We can pre-process with the following code.
And get dimension 12288 which is 64643. 209 sample for training set and 50 for test set.
m_train = train_set_x_orig.shape[0] # number of train samples
m_test = test_set_x_orig.shape[0] # number of test samples
num_px = train_set_x_orig.shape[1] # number pixel on x and y dimension
train_set_x = train_set_x_orig.reshape(m_train, -1).T / 255 # normalize pixel value to [0, 1]
test_set_x = test_set_x_orig.reshape(m_test, -1).T / 255
print(train_set_x.shape, test_set_x.shape)
(12288, 209) (12288, 50)
Train the Model with Logistic Regression
We can train model with the data set get weights, bias.
w, b, costs, A=logistic_regression(X=train_set_x, Y=train_set_y, num_iterations = 2000, learning_rate = 0.005)
0 [[ 0.69314718]]
100 [[ 0.58450836]]
200 [[ 0.46694904]]
300 [[ 0.37600687]]
400 [[ 0.33146329]]
500 [[ 0.30327307]]
600 [[ 0.27987959]]
700 [[ 0.26004214]]
800 [[ 0.24294068]]
900 [[ 0.22800422]]
1000 [[ 0.21481951]]
1100 [[ 0.20307819]]
1200 [[ 0.19254428]]
1300 [[ 0.18303334]]
1400 [[ 0.17439859]]
1500 [[ 0.1665214]]
1600 [[ 0.15930452]]
1700 [[ 0.15266732]]
1800 [[ 0.14654224]]
1900 [[ 0.14087208]]
plt.plot(np.squeeze(costs))
plt.ylabel('cost')
plt.xlabel('iterations (per hundreds)')
plt.title("Learning rate =" + str(learning_rate))
plt.show()
costs[:10]
[array([[ 0.69314718]]),
array([[ 0.74102941]]),
array([[ 0.75315358]]),
array([[ 0.8667087]]),
array([[ 0.7685635]]),
array([[ 0.89701447]]),
array([[ 0.75561323]]),
array([[ 0.88043664]]),
array([[ 0.75148527]]),
array([[ 0.87713305]])]
How Good is the Model on the Sample it has Seen
train_predict = np.where(A >= 0.5, 1, 0)
train_accuracy = np.sum(train_predict == train_set_y) / train_set_y.shape[1]
print("train accuracy", train_accuracy)
wrong_index = np.argmax(train_predict != train_set_y)
print("wrong predict on sample ", wrong_index, " to ", train_predict[:, wrong_index], "which should be", train_set_y[:, wrong_index])
plt.imshow(train_set_x_orig[wrong_index])

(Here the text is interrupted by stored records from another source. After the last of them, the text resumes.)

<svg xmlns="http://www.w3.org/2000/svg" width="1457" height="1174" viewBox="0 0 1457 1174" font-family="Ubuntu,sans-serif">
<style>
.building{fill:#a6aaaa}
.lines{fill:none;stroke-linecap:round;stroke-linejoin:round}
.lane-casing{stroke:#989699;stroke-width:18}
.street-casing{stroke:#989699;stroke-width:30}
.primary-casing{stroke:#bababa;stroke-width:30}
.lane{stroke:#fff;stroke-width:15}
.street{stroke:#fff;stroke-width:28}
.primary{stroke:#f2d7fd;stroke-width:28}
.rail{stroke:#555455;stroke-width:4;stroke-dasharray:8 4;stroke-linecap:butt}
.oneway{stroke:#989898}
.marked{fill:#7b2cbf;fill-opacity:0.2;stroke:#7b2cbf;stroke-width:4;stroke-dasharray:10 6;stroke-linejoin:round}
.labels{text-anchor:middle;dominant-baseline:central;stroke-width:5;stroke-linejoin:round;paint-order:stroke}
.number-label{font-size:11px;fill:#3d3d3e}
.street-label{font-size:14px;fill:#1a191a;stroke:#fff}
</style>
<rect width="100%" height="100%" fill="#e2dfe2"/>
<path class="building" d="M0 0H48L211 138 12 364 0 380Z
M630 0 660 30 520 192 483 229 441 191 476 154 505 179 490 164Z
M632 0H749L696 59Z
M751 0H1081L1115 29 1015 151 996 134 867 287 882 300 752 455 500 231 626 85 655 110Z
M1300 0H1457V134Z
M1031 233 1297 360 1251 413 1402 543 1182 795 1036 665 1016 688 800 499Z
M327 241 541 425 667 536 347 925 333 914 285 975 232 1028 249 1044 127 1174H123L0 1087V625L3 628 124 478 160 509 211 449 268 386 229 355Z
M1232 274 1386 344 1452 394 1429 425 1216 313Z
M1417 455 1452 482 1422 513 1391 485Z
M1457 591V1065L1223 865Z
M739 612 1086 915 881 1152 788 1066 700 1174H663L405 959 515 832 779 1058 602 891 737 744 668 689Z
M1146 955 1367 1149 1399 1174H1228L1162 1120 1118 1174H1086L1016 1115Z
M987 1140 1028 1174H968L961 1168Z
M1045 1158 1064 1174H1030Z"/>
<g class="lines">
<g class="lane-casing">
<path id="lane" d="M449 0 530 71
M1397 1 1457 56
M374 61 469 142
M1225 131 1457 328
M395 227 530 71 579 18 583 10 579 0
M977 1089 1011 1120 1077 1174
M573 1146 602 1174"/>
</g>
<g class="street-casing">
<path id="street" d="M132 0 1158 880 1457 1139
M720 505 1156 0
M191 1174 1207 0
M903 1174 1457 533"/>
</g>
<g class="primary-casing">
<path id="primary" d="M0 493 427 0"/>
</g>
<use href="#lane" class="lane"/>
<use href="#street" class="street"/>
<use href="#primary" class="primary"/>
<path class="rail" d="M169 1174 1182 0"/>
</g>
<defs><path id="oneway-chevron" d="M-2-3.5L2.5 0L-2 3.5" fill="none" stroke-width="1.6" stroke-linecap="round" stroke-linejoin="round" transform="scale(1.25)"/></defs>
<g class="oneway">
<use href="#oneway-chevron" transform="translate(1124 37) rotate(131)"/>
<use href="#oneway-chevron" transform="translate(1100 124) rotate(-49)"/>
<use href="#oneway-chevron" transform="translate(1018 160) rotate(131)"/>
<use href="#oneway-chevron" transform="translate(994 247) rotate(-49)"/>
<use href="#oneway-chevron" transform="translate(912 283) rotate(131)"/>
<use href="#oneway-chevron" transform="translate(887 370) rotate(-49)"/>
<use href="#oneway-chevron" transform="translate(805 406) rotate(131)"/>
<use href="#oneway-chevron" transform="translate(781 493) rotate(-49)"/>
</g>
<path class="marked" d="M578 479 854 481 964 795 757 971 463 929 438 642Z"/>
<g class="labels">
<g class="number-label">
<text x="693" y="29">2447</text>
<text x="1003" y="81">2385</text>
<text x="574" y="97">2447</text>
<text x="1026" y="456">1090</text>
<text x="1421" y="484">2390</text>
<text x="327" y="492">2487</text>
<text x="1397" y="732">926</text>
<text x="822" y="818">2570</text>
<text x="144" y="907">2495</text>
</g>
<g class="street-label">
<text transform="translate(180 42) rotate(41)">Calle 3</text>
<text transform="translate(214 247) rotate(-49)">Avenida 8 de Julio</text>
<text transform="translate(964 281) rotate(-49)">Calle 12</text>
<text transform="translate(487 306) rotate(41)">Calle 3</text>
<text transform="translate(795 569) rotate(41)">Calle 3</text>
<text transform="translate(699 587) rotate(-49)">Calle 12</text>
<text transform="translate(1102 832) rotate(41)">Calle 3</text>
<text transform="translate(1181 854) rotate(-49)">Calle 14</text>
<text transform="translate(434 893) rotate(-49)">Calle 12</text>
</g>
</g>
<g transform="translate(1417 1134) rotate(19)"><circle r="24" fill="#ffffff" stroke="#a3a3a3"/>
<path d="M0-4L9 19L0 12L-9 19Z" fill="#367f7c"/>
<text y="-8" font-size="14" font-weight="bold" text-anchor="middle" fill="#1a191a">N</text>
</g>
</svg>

train accuracy 0.99043062201
wrong predict on sample 41 to [0] which should be [1]
<matplotlib.image.AxesImage at 0x7f69a56fc8d0>
Will you say that is a cat? :-(
How Good is the Model on the Sample it has not seen
def predict(w, b, X):
Z = np.dot(w, X)
A = 1.0 / (1.0 + np.exp(-Z))
return np.where(A >= 0.5, 1, 0)
test_predict = predict(w, b, test_set_x)
test_accuracy = np.sum(test_predict == test_set_y) / test_set_y.shape[1]
print("test accuracy", test_accuracy)
wrong_index = np.argmax(test_predict != test_set_y)

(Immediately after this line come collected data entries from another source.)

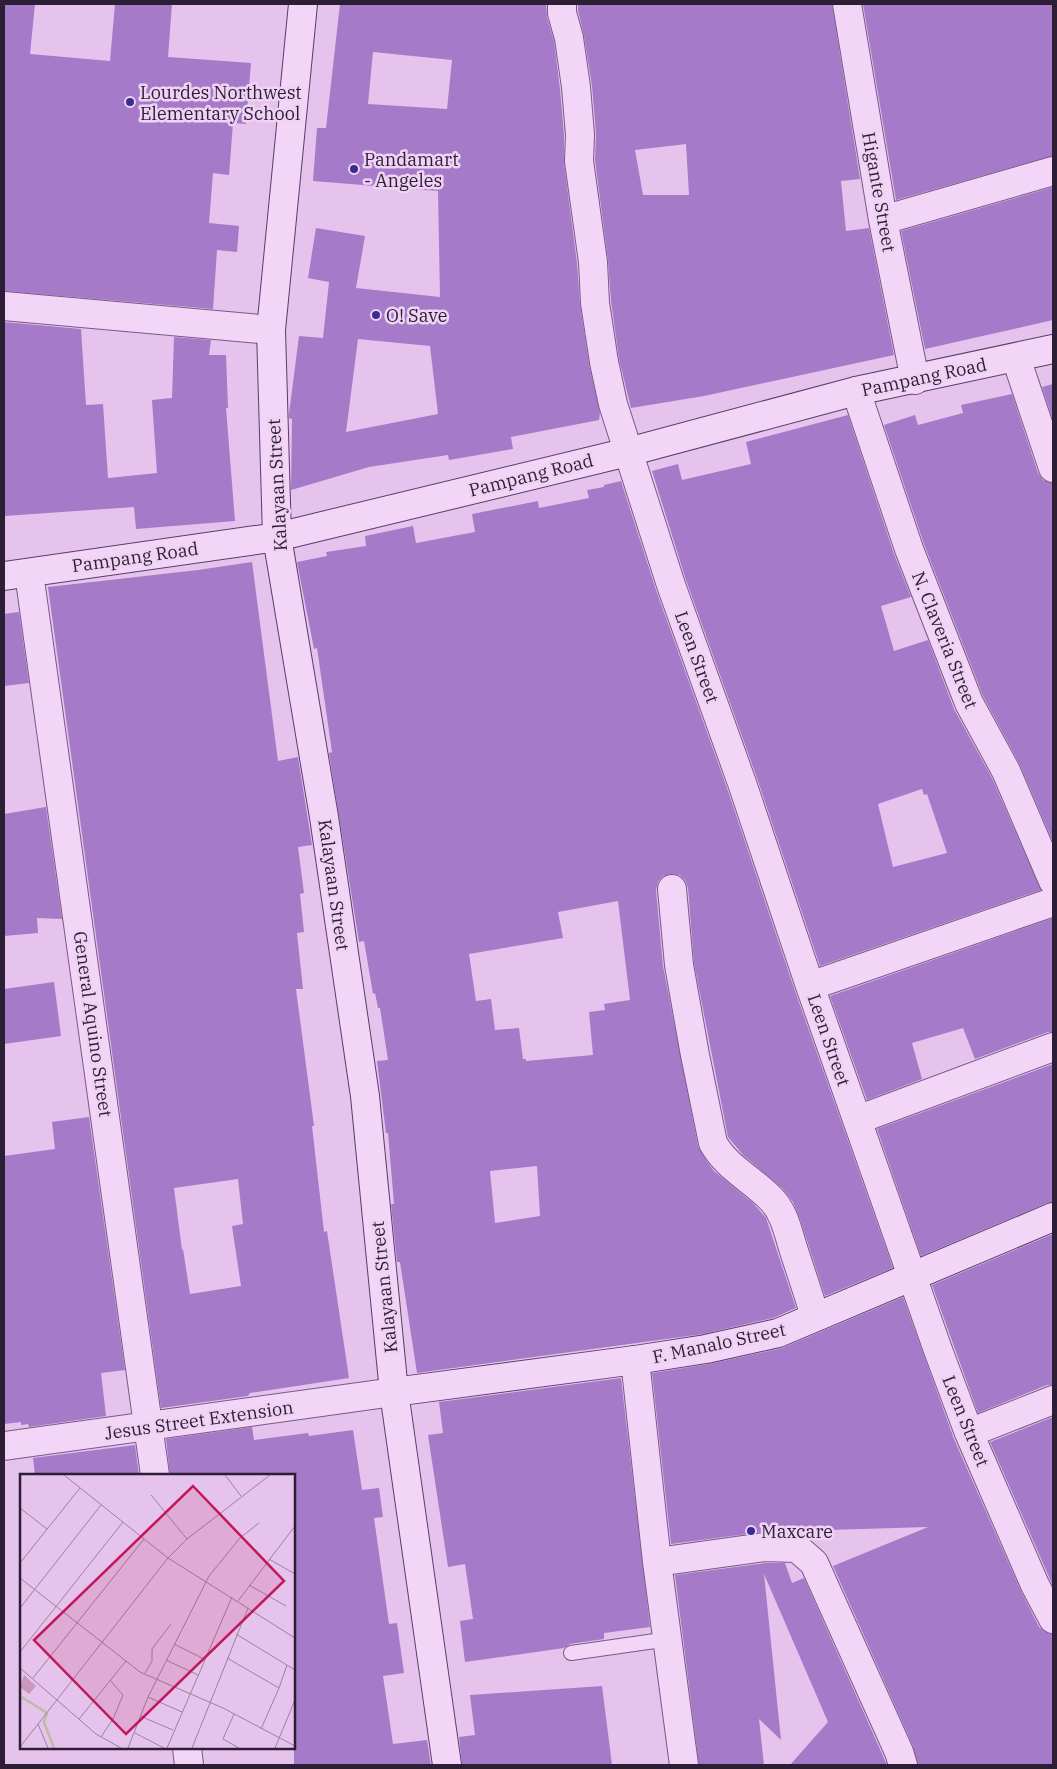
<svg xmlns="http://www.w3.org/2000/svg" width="1057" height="1769" viewBox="0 0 1057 1769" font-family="'IBM Plex Serif',serif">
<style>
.building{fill:#a57ac9;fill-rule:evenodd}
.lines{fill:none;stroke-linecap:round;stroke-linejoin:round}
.lane-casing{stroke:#775a85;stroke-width:16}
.street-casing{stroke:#775a85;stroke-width:30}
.secondary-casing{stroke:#583e67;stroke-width:30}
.lane{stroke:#f2d5f7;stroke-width:14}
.street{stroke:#f2d5f7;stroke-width:28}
.secondary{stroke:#f2d5f7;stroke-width:28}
.poi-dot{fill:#392d92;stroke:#efd2f4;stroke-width:2}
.labels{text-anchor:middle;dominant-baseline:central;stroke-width:5;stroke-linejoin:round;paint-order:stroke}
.poi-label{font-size:18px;fill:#2d1e36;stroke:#efd2f4;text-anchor:start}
.street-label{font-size:18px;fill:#2d1e36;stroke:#efd2f4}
.inset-river{fill:none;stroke:#bfbba5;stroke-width:2.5}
.inset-road{fill:none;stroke:#9b81a3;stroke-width:1}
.view{fill:#c2185b;fill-opacity:0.15;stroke:#c2185b;stroke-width:2.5}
.inset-edge{fill:none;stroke:#2d1e36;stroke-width:2.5}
</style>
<rect width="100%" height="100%" fill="#e5c3ec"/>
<path class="building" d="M4,4H35L30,54L110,61L115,4H172L168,57L251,63L246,124L233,123L229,175L213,173L209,223L239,226L237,252L217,250L213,309L4,291Z
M340,4H546L547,17L554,41L560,89L564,135V163L577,263L580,305L589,364L600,413L599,420L511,437L513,449L449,460L448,455L369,467L291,490L292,419L289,418V414L299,336L323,338L329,282L308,278L316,228L365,236L356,288L440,297L438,191L313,181L317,128H326ZM373,52L452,60L447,109L368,104ZM358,339L430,346L438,414L346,432Z
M578,4H832L860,179L841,181L846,231L869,228L894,355L704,396L631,408L619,359L611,301L608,260L595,160L596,134L592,86L584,36L578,11ZM686,144L689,195H643L635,150Z
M863,4H1053V156L896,200Z
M1053,187V320L925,349L901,231Z
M4,322L81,329L86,405L103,404L108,478L157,473L152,400L172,398L174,337L211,340L209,355H226L228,408H226L235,521L136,529L134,507L4,516Z
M1053,384V420L1042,387Z
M1012,394L1038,473L1043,480L1053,483V842L1020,765L983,696L924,544L884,425L915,415L918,425L963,413L961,405Z
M848,415L894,554L911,597L881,606L894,651L928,640L954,709L992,778L1041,890L820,966L757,778L686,580L652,471L678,464L682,480L751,464L746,442ZM922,789L924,795L927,794L947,853L893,867L878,804Z
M621,481L656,590L727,788L795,991L893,1268L825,1296L800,1219L793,1202L782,1188L743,1155L728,1137L694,963L688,888L685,880L679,875L670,874L663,876L658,882L656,890L663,966L698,1146L706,1160L714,1171L753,1203L766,1218L796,1308L773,1318L703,1334L417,1373L400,1262H397L391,1204H394L388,1133H386L377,1061L388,1060L380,1008H378L375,993L373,994L364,941L359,942L329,753L332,752L317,648L314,649L297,562L327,556L326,552L366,546L365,536L413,526L416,543L475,532L472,514L538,501L539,508L589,498L587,490L604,487V485ZM618,901L630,1000L604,1004L605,1010L589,1012L593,1055L526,1061V1059H523L519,1028L495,1030L491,999L476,1001L469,954L563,938L558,912ZM537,1166L540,1216L495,1223L490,1171Z
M252,562L278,761L298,757L312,845L298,847L304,893L300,894L304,932L297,933L303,989H296L314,1126H312L324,1232L327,1231L349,1378L250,1393L248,1396L161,1408L48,587L198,570ZM238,1179L243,1224L232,1226L241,1286L190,1294L183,1249L182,1250L174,1188Z
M19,612L29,683L4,686V614Z
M46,807L62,919L37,918L38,933L4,936V814Z
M1053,918V1032H1048L975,1059L963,1028L912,1043L922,1079L867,1100L830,996Z
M54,982L61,1036L4,1044V989Z
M1053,1064V1202L1047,1203L921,1256L877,1129Z
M89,1117L125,1370L101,1373L106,1416L29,1427L28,1424L21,1425V1422L4,1424V1156L55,1149L52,1122Z
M1053,1234V1385H1047L978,1413L932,1285Z
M903,1297L954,1439L1021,1591L1039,1627L1045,1632L1053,1634V1765H918L913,1746L833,1566L928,1527L762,1532L671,1544L652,1373L709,1364L782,1348Z
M621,1378L650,1627L604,1633V1639L570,1644L564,1648L465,1662L460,1621L473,1619L465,1564L448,1567L428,1435L443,1433L439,1402Z
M1053,1417V1586L990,1442Z
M252,1427L254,1440L308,1433L309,1436L353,1430L362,1490L379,1488L383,1517L374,1518L389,1624L397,1623L404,1673L383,1676L393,1744L427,1740L431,1765H294V1475H170L166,1439Z
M135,1445L139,1475H35L33,1458Z
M765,1563H785L792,1583L804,1578L887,1765H790L828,1722L764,1574L781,1740L759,1719L764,1765H699L675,1575Z
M602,1686L612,1765H462L459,1737L475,1735L470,1695Z"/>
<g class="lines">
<g class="lane-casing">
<path id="lane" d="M571,1653L669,1639"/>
</g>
<g class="street-casing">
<path id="street" d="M562,4V13L569,38L576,87L580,135L579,161L593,262L595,303L604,362L613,404L671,585L742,783L810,986L938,1350L969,1433L1035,1585L1053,1619
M847,4L883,220L915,380
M883,220L1053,171
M4,306L271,330
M1016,358L1053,468
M856,391L909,549L969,703L1006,771L1053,881
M29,573L155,1475
M672,889L679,965L695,1055L713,1143C727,1168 752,1179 771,1199C785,1213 788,1233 794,1251C801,1273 809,1295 815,1317
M810,986L1053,902
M857,1120L1053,1047
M635,1360L657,1562L684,1765
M969,1433L1053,1400
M4,1446L394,1392
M657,1562L764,1547L797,1548L814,1563L899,1752L903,1765
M187,1748L189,1765"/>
</g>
<g class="secondary-casing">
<path id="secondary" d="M303,4L271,330L277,537L324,817L365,1096L394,1392L447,1765
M4,576L277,537L628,452L856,391L1053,349
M394,1392L635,1360L706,1349L778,1333L1053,1217"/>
</g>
<use href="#lane" class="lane"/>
<use href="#street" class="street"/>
<use href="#secondary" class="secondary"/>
</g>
<g class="poi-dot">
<circle cx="130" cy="102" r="5"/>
<circle cx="354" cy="169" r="5"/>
<circle cx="376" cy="315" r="5"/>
<circle cx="751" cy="1531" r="5"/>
</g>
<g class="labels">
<g class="poi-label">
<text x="140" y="92">Lourdes Northwest<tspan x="140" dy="21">Elementary School</tspan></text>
<text x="364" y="159">Pandamart<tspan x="364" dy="21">- Angeles</tspan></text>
<text x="386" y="315">O! Save</text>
<text x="761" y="1531">Maxcare</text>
</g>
<g class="street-label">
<text transform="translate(879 192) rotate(80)">Higante Street</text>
<text transform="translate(924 377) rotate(-12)">Pampang Road</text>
<text transform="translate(531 475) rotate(-14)">Pampang Road</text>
<text transform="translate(277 485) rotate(-93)">Kalayaan Street</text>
<text transform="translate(135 557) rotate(-8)">Pampang Road</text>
<text transform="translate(945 640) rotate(68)">N. Claveria Street</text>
<text transform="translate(697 657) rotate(70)">Leen Street</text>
<text transform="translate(334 885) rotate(82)">Kalayaan Street</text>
<text transform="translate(93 1024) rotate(82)">General Aquino Street</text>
<text transform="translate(829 1040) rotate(71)">Leen Street</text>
<text transform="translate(384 1287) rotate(-96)">Kalayaan Street</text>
<text transform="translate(719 1343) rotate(-12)">F. Manalo Street</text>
<text transform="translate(199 1420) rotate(-8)">Jesus Street Extension</text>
<text transform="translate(966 1421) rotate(68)">Leen Street</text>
</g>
</g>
<g transform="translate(20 1474)">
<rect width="275" height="275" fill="#e5c3ec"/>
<path d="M4,201L16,212L9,220L0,213Z" fill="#ca97bd"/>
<path class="inset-river" d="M0,222L27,239L24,248L34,274"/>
<path class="inset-road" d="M44,1L148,84L275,164M205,1L221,22M131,21L167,65M0,34L27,55M249,85L275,100M0,89L60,14M0,104L120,198L203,234L275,272M229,111L266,132M218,127L275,52M0,134L81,31M216,160L275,196M154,170L184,185M0,178L103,48M207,184L259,214L267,191M146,186L178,201M0,194L76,260L101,274M125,199L132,187V175L151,150M13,204L124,65M128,223L162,238M214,240L203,265L219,274M120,242L153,256M59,245L106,187M18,250L28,274M241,255L259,214M115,259L144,274M81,263L93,245L103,221L90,206M0,273L148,84L167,65L250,1M108,274L128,223L189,102L220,64L239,49M147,274L212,123M172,274L228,134M255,274L275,226"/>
<path class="view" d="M173,12L264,107L106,260L14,166Z"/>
<rect width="275" height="275" class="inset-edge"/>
</g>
<rect width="1057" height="1769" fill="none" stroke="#2d1e36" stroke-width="10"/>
</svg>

print("wrong predict on sample ", wrong_index, " to ", test_predict[:, wrong_index], "which should be", test_set_y[:, wrong_index])
plt.imshow(test_set_x_orig[wrong_index])
test accuracy 0.7
wrong predict on sample 5 to [1] which should be [0]
<matplotlib.image.AxesImage at 0x7f69a58d64a8>
This seems is not a cat. :-(
Why does the Model have Low Accuracy?
With previous logistic regression. We got training set accuracy 99%, and test set accuracy 70%.
70%, not very impressive, right. But why?
A simple answer is that the model is too simple to catch the characteristics.
We will try to improve it in the next blog.